__Instructions for the task__: Reproduce nothing beyond the line containing "The median number". From the first line of the data below down to it, copy each line exactly, without the pictures.

━━━━━━━━

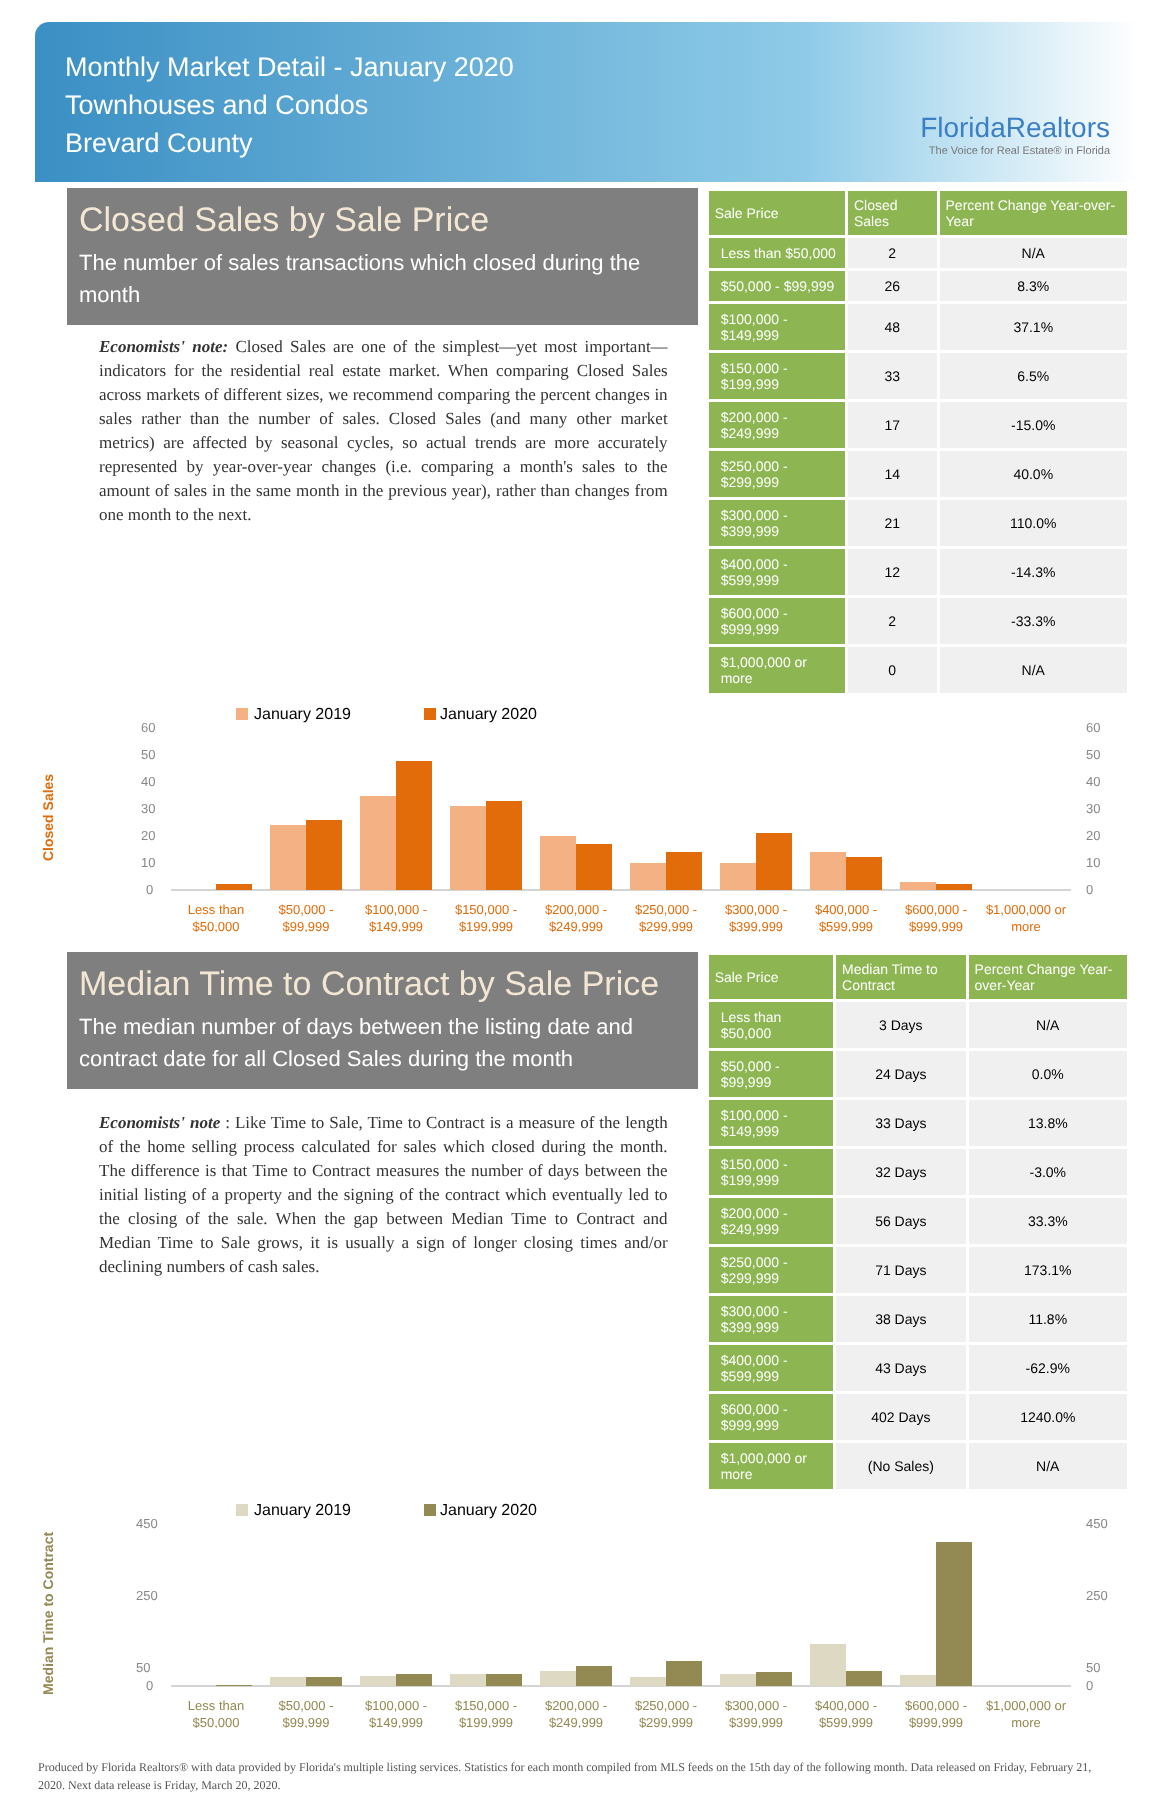Monthly Market Detail - January 2020
Townhouses and Condos
Brevard County
FloridaRealtors
The Voice for Real Estate® in Florida
Closed Sales by Sale Price
The number of sales transactions which closed during the month
Economists' note: Closed Sales are one of the simplest—yet most important—indicators for the residential real estate market. When comparing Closed Sales across markets of different sizes, we recommend comparing the percent changes in sales rather than the number of sales. Closed Sales (and many other market metrics) are affected by seasonal cycles, so actual trends are more accurately represented by year-over-year changes (i.e. comparing a month's sales to the amount of sales in the same month in the previous year), rather than changes from one month to the next.
| Sale Price | Closed Sales | Percent Change Year-over-Year |
| --- | --- | --- |
| Less than $50,000 | 2 | N/A |
| $50,000 - $99,999 | 26 | 8.3% |
| $100,000 - $149,999 | 48 | 37.1% |
| $150,000 - $199,999 | 33 | 6.5% |
| $200,000 - $249,999 | 17 | -15.0% |
| $250,000 - $299,999 | 14 | 40.0% |
| $300,000 - $399,999 | 21 | 110.0% |
| $400,000 - $599,999 | 12 | -14.3% |
| $600,000 - $999,999 | 2 | -33.3% |
| $1,000,000 or more | 0 | N/A |
Closed Sales
January 2019
January 2020
60
50
40
30
20
10
0
60
50
40
30
20
10
0
Less than
$50,000
$50,000 -
$99,999
$100,000 -
$149,999
$150,000 -
$199,999
$200,000 -
$249,999
$250,000 -
$299,999
$300,000 -
$399,999
$400,000 -
$599,999
$600,000 -
$999,999
$1,000,000 or
more
Median Time to Contract by Sale Price
The median number of days between the listing date and contract date for all Closed Sales during the month
Economists' note : Like Time to Sale, Time to Contract is a measure of the length of the home selling process calculated for sales which closed during the month. The difference is that Time to Contract measures the number of days between the initial listing of a property and the signing of the contract which eventually led to the closing of the sale. When the gap between Median Time to Contract and Median Time to Sale grows, it is usually a sign of longer closing times and/or declining numbers of cash sales.
| Sale Price | Median Time to Contract | Percent Change Year-over-Year |
| --- | --- | --- |
| Less than $50,000 | 3 Days | N/A |
| $50,000 - $99,999 | 24 Days | 0.0% |
| $100,000 - $149,999 | 33 Days | 13.8% |
| $150,000 - $199,999 | 32 Days | -3.0% |
| $200,000 - $249,999 | 56 Days | 33.3% |
| $250,000 - $299,999 | 71 Days | 173.1% |
| $300,000 - $399,999 | 38 Days | 11.8% |
| $400,000 - $599,999 | 43 Days | -62.9% |
| $600,000 - $999,999 | 402 Days | 1240.0% |
| $1,000,000 or more | (No Sales) | N/A |
Median Time to Contract
January 2019
January 2020
450
250
50
0
450
250
50
0
Less than
$50,000
$50,000 -
$99,999
$100,000 -
$149,999
$150,000 -
$199,999
$200,000 -
$249,999
$250,000 -
$299,999
$300,000 -
$399,999
$400,000 -
$599,999
$600,000 -
$999,999
$1,000,000 or
more
Produced by Florida Realtors® with data provided by Florida's multiple listing services. Statistics for each month compiled from MLS feeds on the 15th day of the following month. Data released on Friday, February 21, 2020. Next data release is Friday, March 20, 2020.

━━━━━━━━

__Exercise result__:
Monthly Market Detail - January 2020
Townhouses and Condos
Brevard County
FloridaRealtors
The Voice for Real Estate® in Florida
Closed Sales by Sale Price
The number of sales transactions which closed during the month
Economists' note: Closed Sales are one of the simplest—yet most important—indicators for the residential real estate market. When comparing Closed Sales across markets of different sizes, we recommend comparing the percent changes in sales rather than the number of sales. Closed Sales (and many other market metrics) are affected by seasonal cycles, so actual trends are more accurately represented by year-over-year changes (i.e. comparing a month's sales to the amount of sales in the same month in the previous year), rather than changes from one month to the next.
| Sale Price | Closed Sales | Percent Change Year-over-Year |
| --- | --- | --- |
| Less than $50,000 | 2 | N/A |
| $50,000 - $99,999 | 26 | 8.3% |
| $100,000 - $149,999 | 48 | 37.1% |
| $150,000 - $199,999 | 33 | 6.5% |
| $200,000 - $249,999 | 17 | -15.0% |
| $250,000 - $299,999 | 14 | 40.0% |
| $300,000 - $399,999 | 21 | 110.0% |
| $400,000 - $599,999 | 12 | -14.3% |
| $600,000 - $999,999 | 2 | -33.3% |
| $1,000,000 or more | 0 | N/A |
Closed Sales
January 2019
January 2020
60
50
40
30
20
10
0
60
50
40
30
20
10
0
Less than
$50,000
$50,000 -
$99,999
$100,000 -
$149,999
$150,000 -
$199,999
$200,000 -
$249,999
$250,000 -
$299,999
$300,000 -
$399,999
$400,000 -
$599,999
$600,000 -
$999,999
$1,000,000 or
more
Median Time to Contract by Sale Price
The median number of days between the listing date and contract date for all Closed Sales during the month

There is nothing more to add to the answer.